We are continuing with our interview series. Previously we had interviewed Diego Ojeda, Android Lead at Apiumhub; Serhii Zabolennyi, QA Automation engineer at Apiumhub; Javier Gomez, Backend developer at Apiumhub; and Cuong Le, Backend developer at Apiumhub. Today we interview Oriol Saludes, Backend developer at Apiumhub, and talk about key lessons learned in Backend architecture.
Interview With Oriol Saludes, Fullstack Developer
Question #1: List Your Top 5 Backend Frameworks and Explain Why
1. Symfony, PHP
Symfony is a framework for PHP with a great evolution over the last few years. It has evolved to a componentization style, and now, some Symfony components can be used as standalone libraries in any PHP project. With this idea in mind, they even closed the Silex project, a microframework based on Symfony that the same community was maintaining. This is because since version 4, when building a new application, you can choose to start using the whole framework or a minimal part if you are building a microservice or a simple API.
Besides, by default, it uses Doctrine as its ORM, which it’s one of the best in the PHP ecosystem.
And, if the project code still follows an old style where the PHP returns the HTML, the Symfony team has built its own template engine: Twig. It’s very convenient and easy to split the code and the view.
Slim is a microframework for PHP very handy when the application doesn’t need all the complexity of a full framework like Symfony, for example. It has all the basics from a framework: routing, controllers, events, etc. Anything from a simple API to a big website can be done with Slim. As with Symfony, Doctrine and Twig can be used as well.
3. Spring Boot
The most mature framework of the list, in this case for the JVM family, allows applications to be written in Java, Kotlin, or Groovy indifferently. Spring Boot, as they call themselves, is an opinionated configuration of the Spring platform that can just run the applications from the very beginning. With Spring initializr a new project can be easily built by choosing a few configurations like the build automation tool (Maven or Gradle), the language, a few settings like the package name, and also adding the dependencies from the several third-party libraries that are easily configurable. From that point, it’s very straightforward to start coding your own application.
Micronaut is another JVM framework with the idea of microservices or serverless in mind. That means that their startup time is incredibly short (especially if we compare it to Spring Boot), and the memory consumption is also lower than other frameworks.
Question #2: When and Why Use NodeJS for Backend Development?

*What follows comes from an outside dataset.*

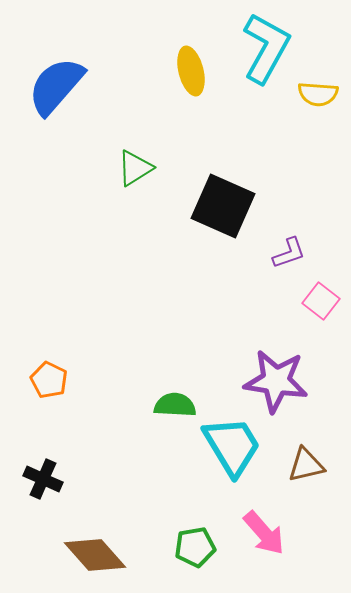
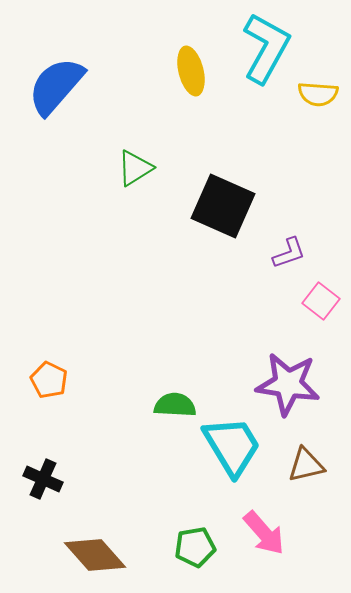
purple star: moved 12 px right, 3 px down
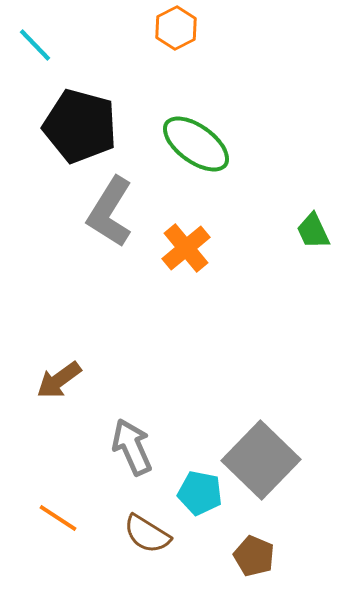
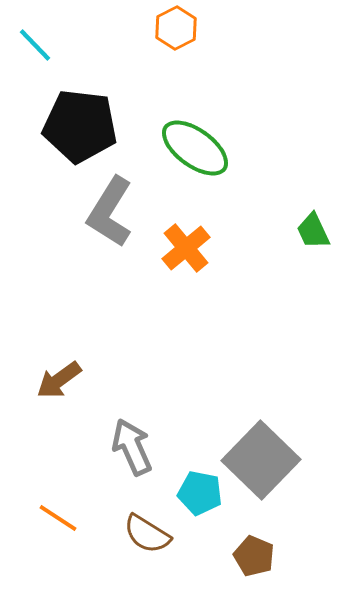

Some teams who have more knowledge in some frontend technologies may be more comfortable working with a stack they already know. In this case, choosing NodeJS for backend development may be an excellent choice for them since there is no need to learn a new technology. As an end result, a new product can be delivered faster, which can be very important for its success.
Besides, there are some other points to be considered. This choice can be very convenient for the communication of the client and its API. DTOs can be shared between both parts. Once a new variable is added or removed from a DTO from one side, the other part will be affected immediately. Some silly mistakes can be avoided, as when the API renames a variable but the client has not realized it until the error appears. To share the DTO (but also some other possible components), the project can be built using a monorepo (different parts of the project are kept in the same repository). Some of the monorepos we have been working with are Nx or Lerna.
Another important consideration of using NodeJS is its excellent performance using non-blocking I/O calls, which can handle several connections at the same time.
Last but not least, NodeJS can be written in Typescript. Although node was written in JS, we should take advantage of the power that Typescript brings us which allows us to write code with fewer bugs.
Question #3: Why Use Kotlin and Spring Boot?
As we already mentioned, the Spring framework has a great maturity and robustness: it has been evolving for years, so plenty of libraries can be found (connectors to all types of databases, caches, etc.), and it’s ready to be used without too many headaches. There is plenty of documentation, and since there is a huge community around the project, it is continuously improved and updated.
Kotlin tries to solve some of the common issues that Java had (no need, for example, to include Lombok) and remove a lot of boilerplate that Java needs to build stuff. It’s completely compatible with Java code, which makes the transition from a Java code to Kotlin very smooth (no need to do it all at once, and you can introduce a Kotlin file inside your Java project).